**PYTANIA**
**A)** W co według tekstu o poradnikach nie wierzy osoba, która go napisała?
**B)** Wypisz z wpisów każdy wiersz, w którym występuje słowo "introduces". Wielkość liter ma znaczenie.

**FRAGMENT DO PRZECZYTANIA**
Alicya w Krainie Słów


Drogę gubią ci, którzy obracają się za siebie


Koniec nie nadejdzie


HIT lub KIT, czyli film tygodnia


Polecamy


Czytam, bo lubię grozę


Myślenie może zabić

Trafia cię jasny szlag, gdy utkniesz w korku? Klniesz jak szewc, gdy ktoś zajedzie ci drogę? Kiepska pogoda w dniu wolnym od pracy spycha cię na samo dno złego samopoczucia i powoduje totalne czarnowidztwo? Dajesz się sprowokować do kłótni chamskiej ekspedientce? W pracy wciąż czujesz, że to co robisz jest pomijane i niedoceniane? Jeśli tak nie masz, to jesteś szczęściarzem/szczęściarą. Bo ja na każde z pytań mogę odpowiedzieć TAK. Jestem chodzącą kupką czarnych myśli, kłębkiem podrażnianych nerwów i niezadowolenia z siebie. Martwię się jutrem, pojutrzem, tym co za miesiąc i za rok. Każde potknięcie traktuję jak upadek z wieżowca. Pomyślałam więc sobie, że z ciekawości sprawdzę co autor ma mi do zaoferowania i w jakiej formie to podał. Tak z dystansem, bo muszę się wam jeszcze do czegoś przyznać: nie wierzę w poradniki.

A kiedyś było inaczej. Miałam w życiu etap, że szukałam recepty na szczęście, może nawet drogi na skróty. Chciałam się naprawić i sprawić, że jak za dotknięciem czarodziejskiej różdżki i wszystko wokoło mnie zacznie działać inaczej. Pewnie to typowy błąd młodości. Chwilowe zachłyśnięcie gotowymi radami dosyć szybko mijało i wracałam – co prawda nieco mądrzejsza – do punktu wyjścia. Nie mogę jednak powiedzieć, że te wszystkie przeczytane w przeszłości poradniki niczego mi nie dały. Pomogły mi trochę lepiej zrozumieć siebie, pokazały pewne mechanizmy kierujące moim życiem. Zrozumiałam także, że pewnych rzeczy nie przeskoczę, bo przestałabym być wtedy sobą. A to wydaje mi się akurat całkiem dobrą lekcją.

Wpisy z danymi
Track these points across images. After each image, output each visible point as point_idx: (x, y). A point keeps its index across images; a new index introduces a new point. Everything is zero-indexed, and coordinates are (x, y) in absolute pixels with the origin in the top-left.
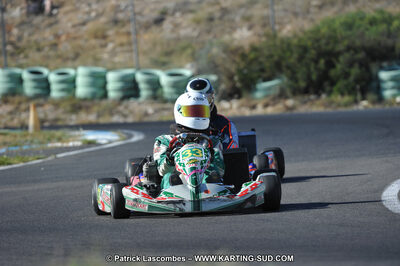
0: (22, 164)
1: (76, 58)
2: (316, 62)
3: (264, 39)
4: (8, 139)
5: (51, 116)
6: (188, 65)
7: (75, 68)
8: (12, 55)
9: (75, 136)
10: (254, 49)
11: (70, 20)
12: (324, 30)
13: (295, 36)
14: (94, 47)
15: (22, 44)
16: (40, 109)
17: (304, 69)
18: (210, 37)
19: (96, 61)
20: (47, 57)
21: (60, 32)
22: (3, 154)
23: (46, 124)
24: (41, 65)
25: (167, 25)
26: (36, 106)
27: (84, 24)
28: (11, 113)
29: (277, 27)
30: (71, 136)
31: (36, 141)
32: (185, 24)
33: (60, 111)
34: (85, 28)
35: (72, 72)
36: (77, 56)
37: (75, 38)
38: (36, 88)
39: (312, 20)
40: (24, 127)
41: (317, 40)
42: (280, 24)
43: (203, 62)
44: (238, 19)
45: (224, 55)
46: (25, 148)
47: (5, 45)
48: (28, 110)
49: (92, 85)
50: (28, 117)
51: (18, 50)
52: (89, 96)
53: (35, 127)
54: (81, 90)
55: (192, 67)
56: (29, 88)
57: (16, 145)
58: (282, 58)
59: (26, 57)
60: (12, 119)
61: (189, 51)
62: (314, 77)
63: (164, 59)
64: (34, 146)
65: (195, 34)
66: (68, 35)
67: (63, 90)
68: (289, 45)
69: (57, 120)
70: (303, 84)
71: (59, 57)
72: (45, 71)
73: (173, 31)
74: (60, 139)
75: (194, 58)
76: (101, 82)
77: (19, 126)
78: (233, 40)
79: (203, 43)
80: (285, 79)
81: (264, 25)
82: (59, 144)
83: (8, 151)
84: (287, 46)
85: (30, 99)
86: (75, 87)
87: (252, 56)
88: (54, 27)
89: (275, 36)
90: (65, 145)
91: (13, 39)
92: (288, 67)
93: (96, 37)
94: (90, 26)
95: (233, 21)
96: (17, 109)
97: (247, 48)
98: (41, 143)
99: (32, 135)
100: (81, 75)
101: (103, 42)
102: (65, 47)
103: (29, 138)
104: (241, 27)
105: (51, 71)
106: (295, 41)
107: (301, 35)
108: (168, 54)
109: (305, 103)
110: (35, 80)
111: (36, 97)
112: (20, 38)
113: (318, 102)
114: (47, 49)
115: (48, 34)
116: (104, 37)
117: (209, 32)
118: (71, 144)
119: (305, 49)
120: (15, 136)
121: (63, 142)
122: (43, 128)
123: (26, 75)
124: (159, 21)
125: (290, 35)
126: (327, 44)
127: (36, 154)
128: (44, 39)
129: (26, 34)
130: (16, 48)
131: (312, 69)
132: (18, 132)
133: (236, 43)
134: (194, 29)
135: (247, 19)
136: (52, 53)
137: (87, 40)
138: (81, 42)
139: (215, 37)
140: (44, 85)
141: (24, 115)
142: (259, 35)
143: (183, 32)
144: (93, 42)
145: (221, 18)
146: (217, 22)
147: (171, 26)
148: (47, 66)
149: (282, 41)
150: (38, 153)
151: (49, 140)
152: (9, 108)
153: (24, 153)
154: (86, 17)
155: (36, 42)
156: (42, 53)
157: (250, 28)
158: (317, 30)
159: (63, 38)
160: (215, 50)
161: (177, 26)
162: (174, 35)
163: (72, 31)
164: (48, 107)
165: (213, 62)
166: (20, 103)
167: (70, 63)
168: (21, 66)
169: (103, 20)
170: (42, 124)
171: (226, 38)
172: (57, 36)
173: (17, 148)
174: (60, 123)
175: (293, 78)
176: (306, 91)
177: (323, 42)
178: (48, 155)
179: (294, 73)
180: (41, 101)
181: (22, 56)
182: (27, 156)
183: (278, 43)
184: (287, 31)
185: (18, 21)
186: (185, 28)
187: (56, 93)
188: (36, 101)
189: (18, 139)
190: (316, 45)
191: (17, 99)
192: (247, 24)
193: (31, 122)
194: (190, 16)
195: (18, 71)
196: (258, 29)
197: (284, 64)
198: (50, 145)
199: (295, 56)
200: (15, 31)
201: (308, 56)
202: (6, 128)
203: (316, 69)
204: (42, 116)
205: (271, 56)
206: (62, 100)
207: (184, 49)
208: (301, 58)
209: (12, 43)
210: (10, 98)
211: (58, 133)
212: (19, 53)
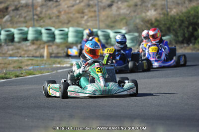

**WYNIKI ĆWICZENIA**
**A)** W poradniki.

**B)**
Track these points across images. After each image, output each visible point as point_idx: (x, y). A point keeps its index across images; a new index introduces a new point. Everything is zero-indexed, and coordinates are (x, y) in absolute pixels with the origin in the top-left.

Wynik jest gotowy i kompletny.